The years roll by awfully quickly after a while. The calendar provides a stark reminder that 40 years ago this summer I began training at the Navy’s Officer Candidate School, then in Newport, Rhode Island. I had just completed my sophomore year of college. In the Reserve Officer Candidate program, as it existed then, enlisted reservists took half their training one summer, half the next, and then were commissioned on graduation from college.
Within hours of my arrival I was issued wash khaki uniforms. Headgear consisted of a fore-and-aft garrison cap, much more commonly known as a “piss cutter.” In that summer of 1964 we members of Delta Company marched wherever we had to go: to class, to chow, to physical fitness, and, of course, to marching practice. The result, after weeks of such daily drill, was an “OCS tan.” Our faces were brown up to mid forehead and white from there up. Topping the whole works was a stubble of hair shorn initially to about an eighth of an inch for reasons that are now obscure.

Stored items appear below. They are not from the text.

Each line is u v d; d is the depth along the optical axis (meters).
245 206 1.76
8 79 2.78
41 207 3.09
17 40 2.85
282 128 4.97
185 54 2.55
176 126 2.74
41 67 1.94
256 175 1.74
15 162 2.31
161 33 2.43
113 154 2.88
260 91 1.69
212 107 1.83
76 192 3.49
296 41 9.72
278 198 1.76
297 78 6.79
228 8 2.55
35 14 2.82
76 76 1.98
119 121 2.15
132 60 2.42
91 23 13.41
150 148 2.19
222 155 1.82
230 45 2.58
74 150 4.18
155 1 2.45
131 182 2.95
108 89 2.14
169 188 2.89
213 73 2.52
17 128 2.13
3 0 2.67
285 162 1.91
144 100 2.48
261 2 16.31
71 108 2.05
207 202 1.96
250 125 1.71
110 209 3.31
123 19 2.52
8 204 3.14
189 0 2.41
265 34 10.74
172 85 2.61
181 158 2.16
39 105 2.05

Each day started with reveille at 0530. We had to get ourselves ready for inspection of both barracks and our uniforms. A miscue in military appearance, barracks cleanliness, or infractions of the dozens of OCS regulations could bring demerits known as red gigs. Too many red gigs could result in extra drill with rifles, loss of liberty, or, in extreme cases, in expulsion from the program. We attended classes on a variety of naval topics, including navigation, maneuvering board, rules of the road, communications, naval organization and history, damage control, the steam cycle in shipboard engineering plants, ship stability, naval justice, weapon systems, and the customs and traditions of the service. Tests were frequent and almost always multiple choice. Fortunately, many instructors were known to pass out the “gouge,” a series of hints on what material was likely to be on tests. One of the code phrases was, “Pay attention. This might come up again.”
We did exercises known as “JFKs” in honor of the recently slain President John E Kennedy, who emphasized physical fitness. We drilled with rifles and prepared for weekly pass-in-review parades in which the ability to stay in step and move our rifles in unison was graded and compared with the scores for other companies. In the evenings, after chow, we had mandatory study period for three hours, a half hour of free time, and then taps at 2230. It was a long day, punctuated by very few opportunities to relax. During the periods when we marched between classes a loudspeaker blasted out tinny musical numbers. Even now, when I hear a recording of “The March of the Toy Soldiers,” I think of OCS.
At the outset of the summer Delta Company was in a “splinter barracks,” probably built during World War II or shortly afterward. Halfway through our tenure, we moved into separate two-man rooms in a brand-new barracks known as Nimitz Hall. Looking back, though, I preferred the scuffed, time-worn wooden barracks. There was more togetherness when we all slept, studied, polished our brass belt buckles, and shined our shoes in the same large compartment. One end was filled with bunk beds and the other with picnic tables at which we studied for class. The camaraderie in that environment was similar to the feeling in a wardroom or mess deck on board ship.
In the mornings, while getting ready for inspection, we listened to portable radios that brought songs such as “Everybody Loves Somebody Sometime,” reports on the nomination of presidential candidate Barry Goldwater at the Republican National Convention, and the news of torpedo boat attacks on a U.S. warship in faraway Tonkin Gulf. (We thought we’d be shipped overseas immediately, which, of course, we weren’t.) The time in the barracks also provided the opportunity to sling a little bull.
An enjoyable part of the experience was that the weather in Newport is great in the summertime. The downside was that there was little chance to get out and savor the delights of that city on Narragansett Bay. Features of Newport summers were the annual folk festival and jazz festival. Occasionally, during our drilling, we could hear the sounds from the festivals wafting into our compound from wherever the musicians were producing it. Our only liberty lasted from noon on Saturdays till evening chow on Sundays. Saturday nights were thus highly treasured by officer candidates. A local women’s college, Salve Regina, held Saturday evening dances to which we gravitated. The female students apparently also lived a cloistered existence during the week, so they were as eager to see the Navy men—bad hair and all—as we were to see them. Those dances could definitely be classified as contact sports.
Having absorbed half the curriculum in 1964, I came back a year later the get the second half. And a year after that I really was on the way to Vietnam on board ship. The lessons from Newport were tucked away in my mind, ready at last to be applied in a real world that held potential perils but, fortunately, no more marching.